D’autres centres hospitaliers encouragent également le recours au vélo tels que le CH de Niort (79), avec un atelier de réparation de vélos installé sur site pour les salariés cyclistes, ou encore l’Hôpital Privé du Confluent de Nantes (44) qui a sécurisé 60 places de parking sur 170 au total. Une flotte de 10 vélos est disponible à la location pour 16 euros par mois pour les salariés de l’hôpital, sous contrat allant d’un à trois mois.

Des box sécurisés pour les vélos

Au sud de l’Hexagone, le CH de Grasse (06) a signé une convention mobilité durable en 2019. Dans le cadre de son plan mobilité élaboré avec la communauté d’agglomération du pays de Grasse, il s’est ainsi engagé à acheter dix vélos électriques (20 000 euros) pour les professionnels de santé et à mettre en place un abri de vélos sécurisé (27 000 euros), pris en charge en partie par le programme national Alvéole. Le CH de Millau (12) a également installé « 40 arceaux courts et 20 places sous abri sécurisés en 2020 pour rassurer les professionnels de santé possédant des vélos à assistance électrique (VAE) concernant le vol de véhicules », renseigne le C2DS.
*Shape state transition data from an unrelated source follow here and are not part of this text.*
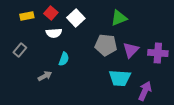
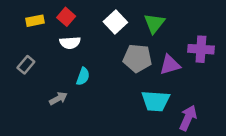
white square: (76, 18) -> (115, 22), moved
green triangle: (119, 18) -> (154, 23), turned -30
purple triangle: (131, 50) -> (170, 65), turned 30
purple cross: (158, 53) -> (201, 49), moved

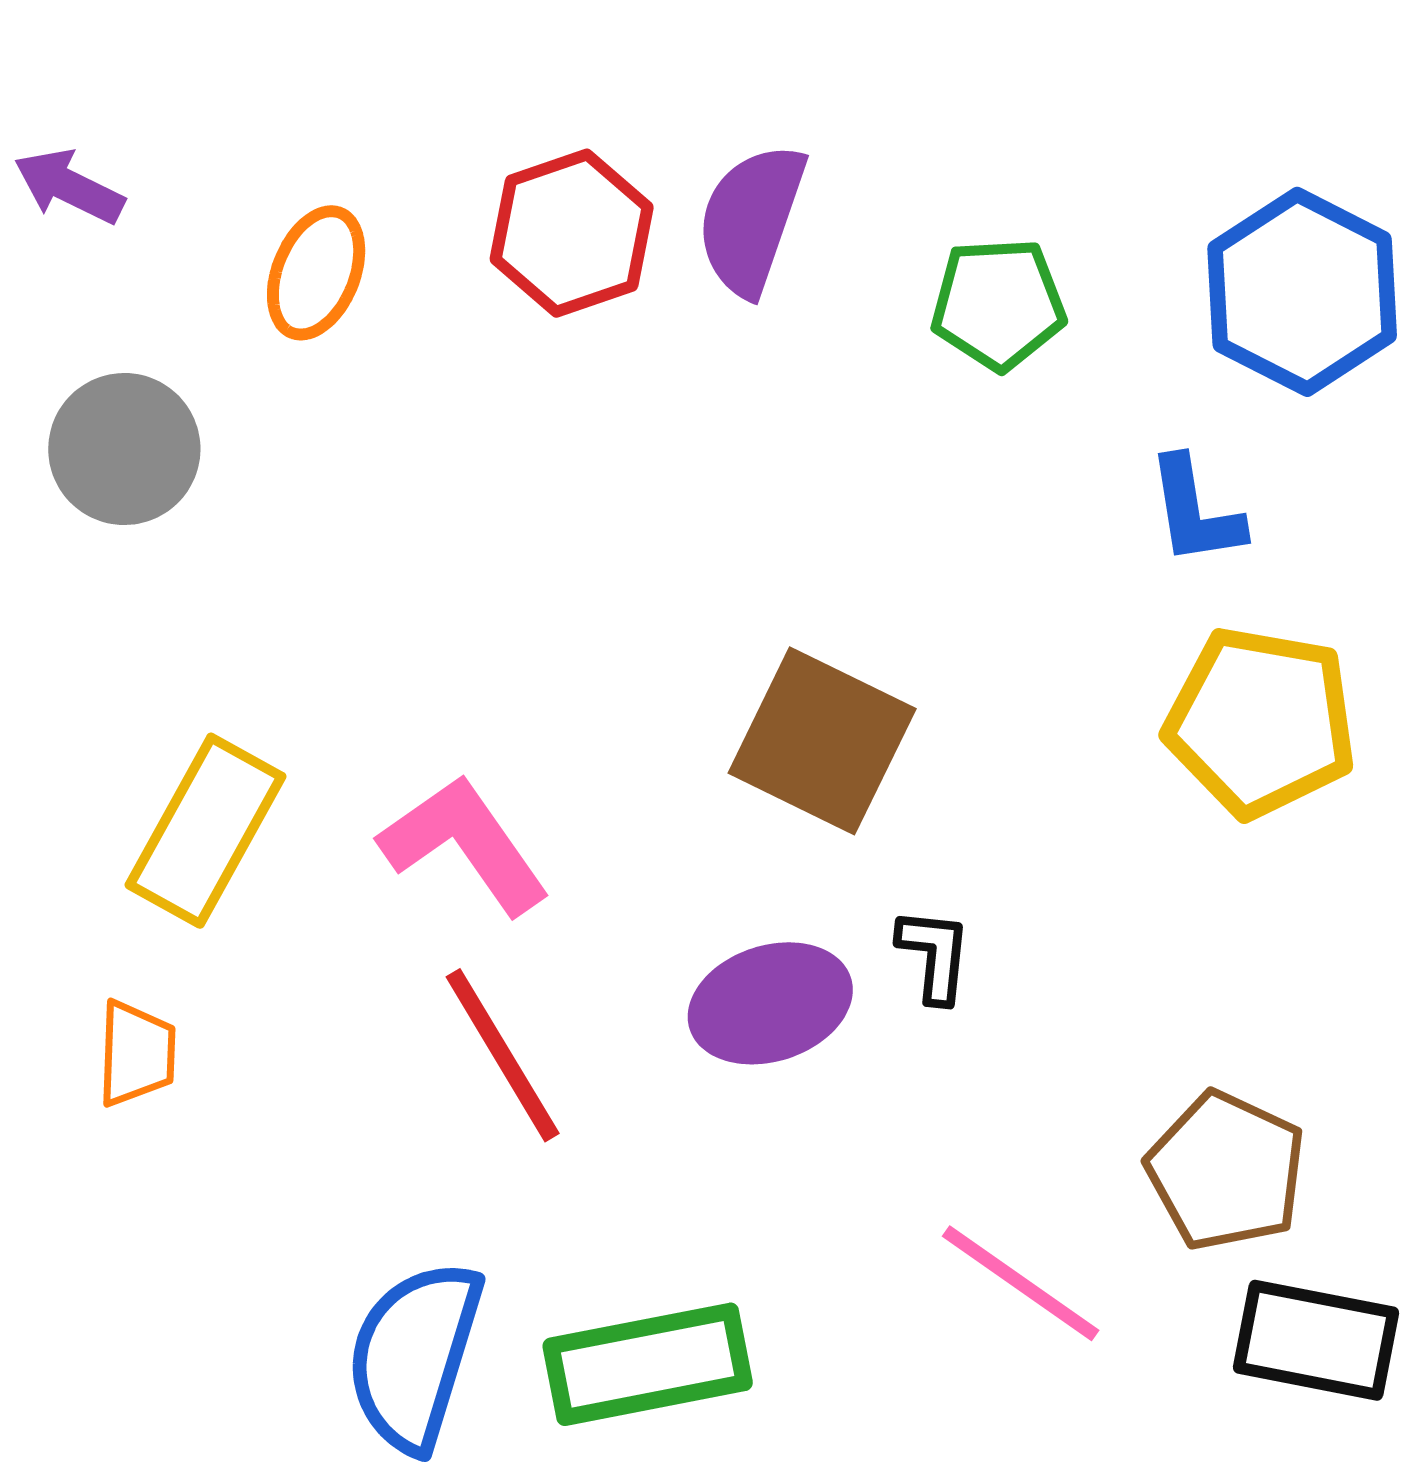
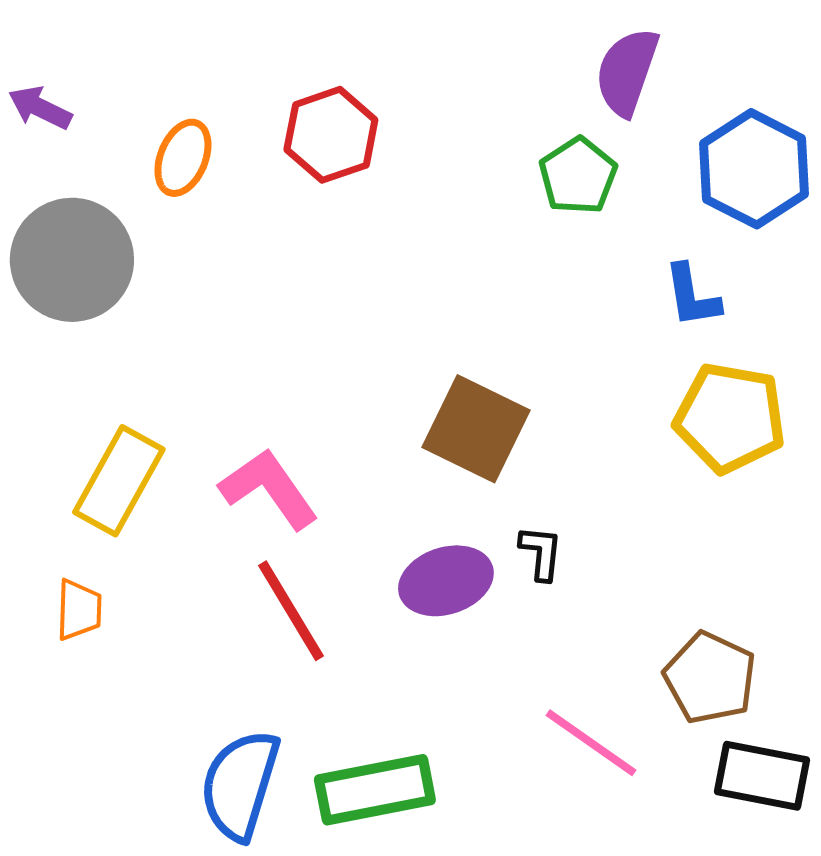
purple semicircle: (751, 219) -> (627, 72), moved
green pentagon: (998, 304) -> (578, 176), turned -30
gray circle: (124, 449) -> (72, 260), size x1.4

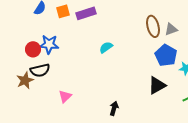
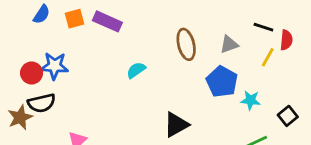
purple rectangle: (86, 13) -> (107, 21), turned 42
brown ellipse: (153, 26) -> (186, 44), moved
black triangle: (157, 85) -> (176, 125), moved

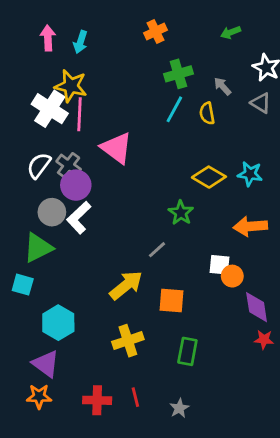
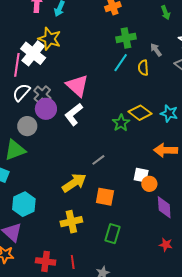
green arrow: (231, 32) -> (166, 13), turned -96
pink line: (80, 114) -> (17, 65), moved
green star: (181, 213) -> (121, 123), moved
white L-shape: (79, 218) -> (74, 114), moved
red star: (264, 340) -> (166, 245), moved

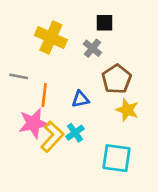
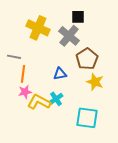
gray cross: (92, 48) -> (69, 36), size x1.5
orange line: (44, 95) -> (23, 74), moved
pink star: (33, 123) -> (25, 92), size x0.6
yellow L-shape: (52, 137) -> (39, 102), turned -105

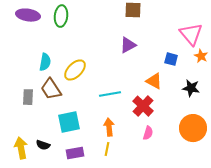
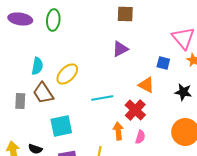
orange arrow: (109, 127) -> (118, 131), moved

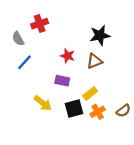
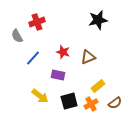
black star: (100, 35) -> (98, 20), moved
blue line: (25, 62) -> (33, 58), moved
yellow rectangle: (90, 93) -> (98, 86), moved

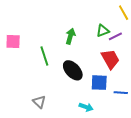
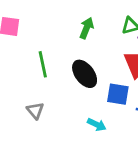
green line: (44, 56) -> (43, 64), moved

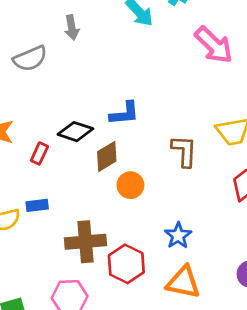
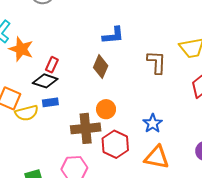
black diamond: (75, 132) -> (45, 81), moved
brown diamond: (107, 156) -> (101, 67), turned -35
orange circle: (130, 185) -> (106, 109), moved

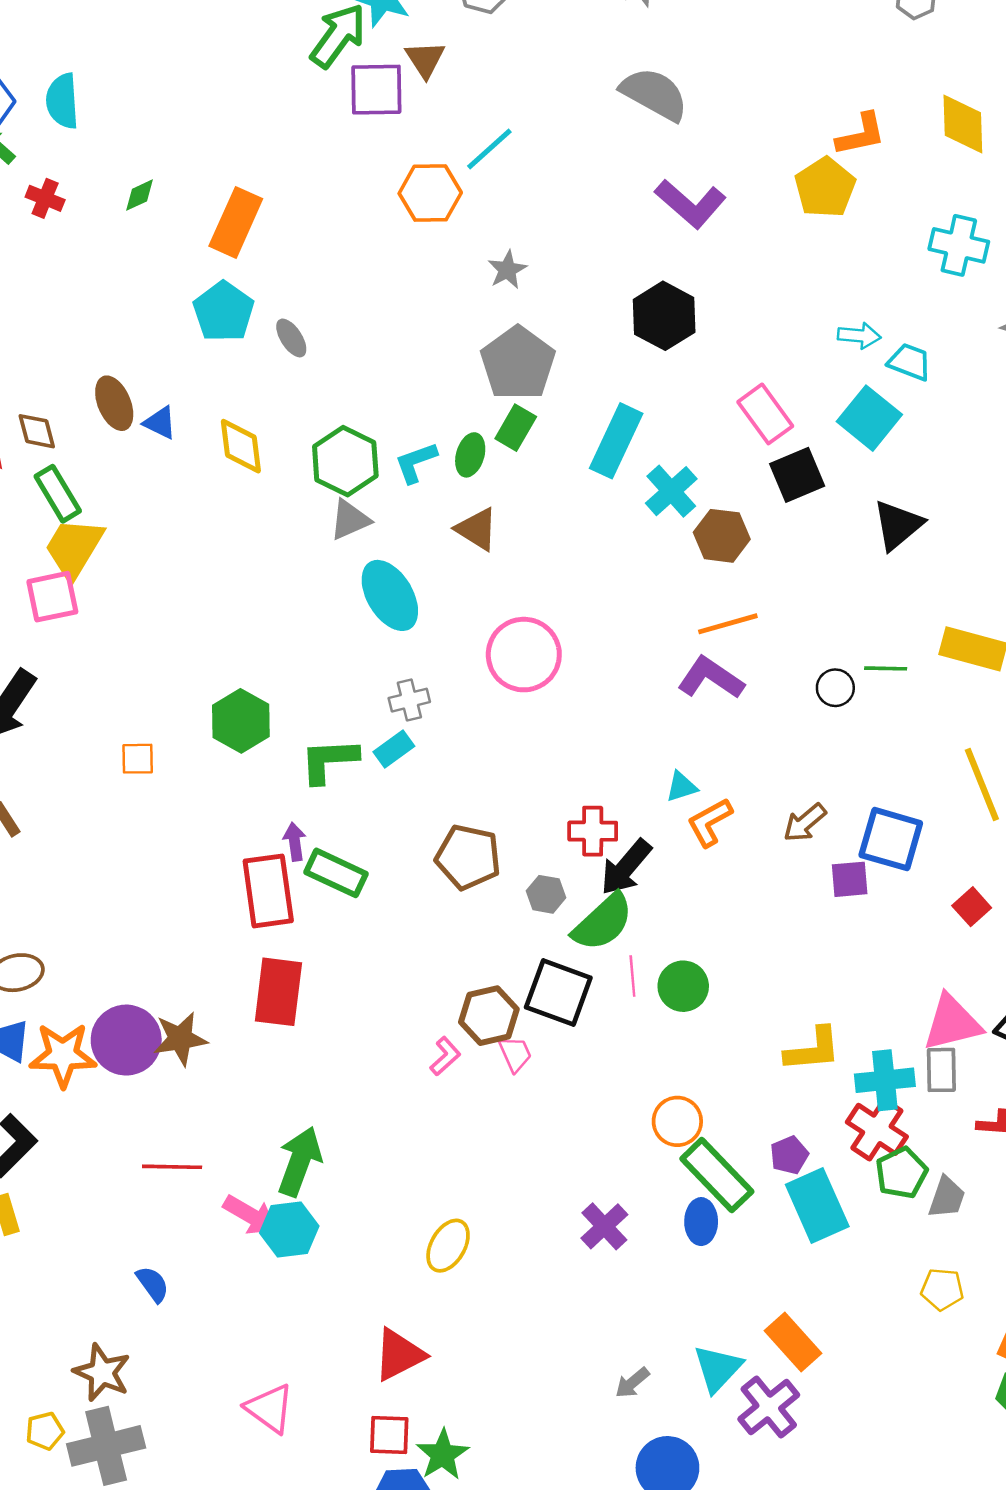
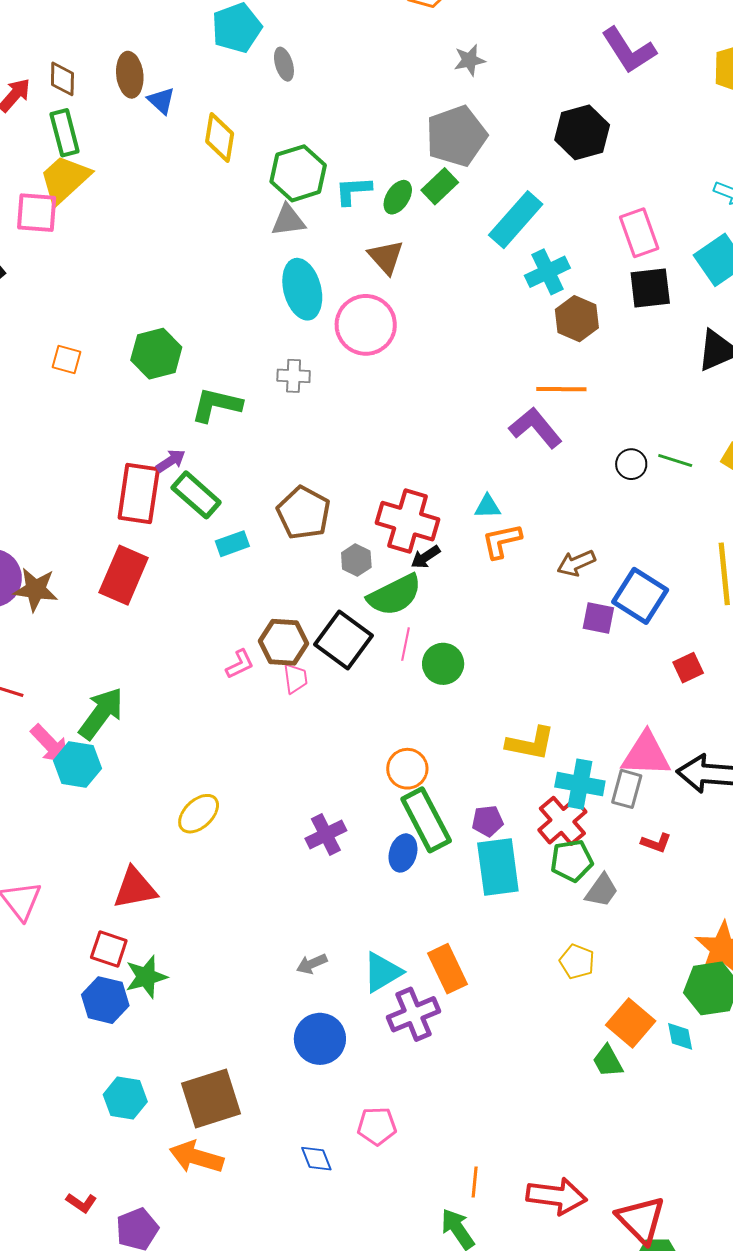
pink circle: (524, 655) -> (366, 325), moved
cyan rectangle: (394, 749) -> (232, 544), moved
red cross: (593, 831) -> (408, 521), size x1.5
purple arrow: (295, 842) -> (171, 461), turned 48
black arrow: (626, 867) -> (425, 557), size x0.6

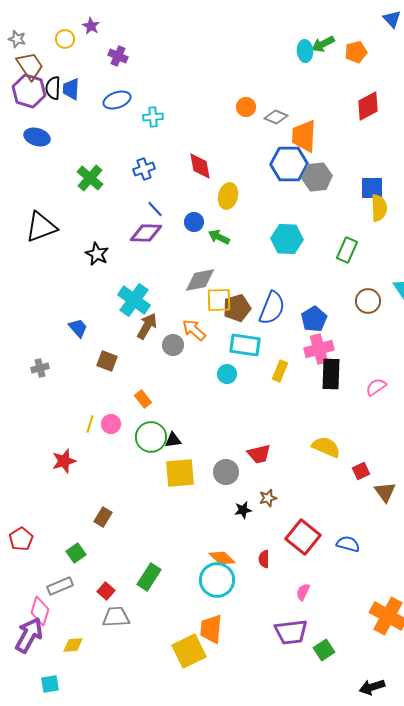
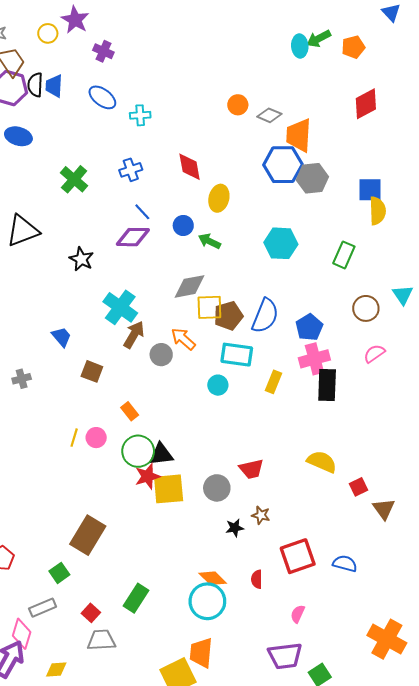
purple star: (91, 26) -> (75, 20), size x1.5
blue ellipse: (117, 100) -> (102, 97), turned 56
pink semicircle: (376, 387) -> (374, 354), moved
black triangle: (173, 440) -> (161, 454), size x1.4
red star: (64, 461) -> (148, 476), moved
brown star: (268, 498) -> (261, 515), turned 30
brown rectangle: (103, 517) -> (88, 535), size x1.8
red square: (303, 537) -> (298, 556), turned 32

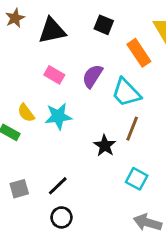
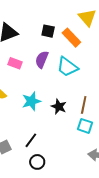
black square: (104, 25) -> (48, 31), moved
cyan star: (58, 116) -> (31, 101), moved
brown line: (132, 129) -> (84, 105), moved

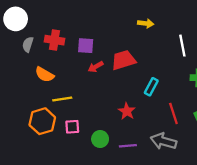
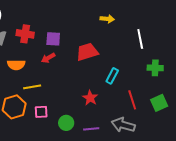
red arrow: (96, 67) -> (48, 58), moved
orange semicircle: (44, 75) -> (16, 65), turned -30

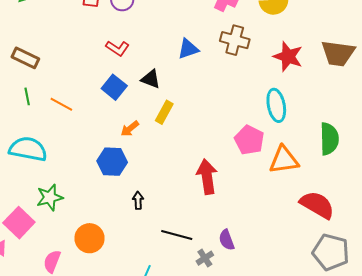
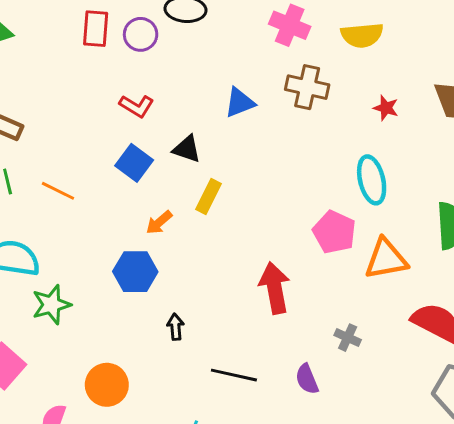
red star: (288, 56) -> (386, 108), size x0.6
green star: (50, 197) -> (51, 305), moved
gray cross: (205, 258) -> (348, 338), moved, turned -30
Enfin, le CHU et le Centre de lutte contre le cancer Jean Perrin de Clermont-Ferrand (63) ont mis en place un plan de mobilité employeur après la réalisation d’une enquête auprès de 9 000 salariés. Le CHU a ainsi implanté différents parcs de vélos sur ses sites, certains avec des box fermés pour le personnel et d’autres ouverts pour les visiteurs. L’établissement souhaite prochainement mettre en place un forfait mobilité. Il s’est en effet « déjà rapproché de l’Agence régionale de santé (ARS) pour obtenir des subventions », d’après le C2DS.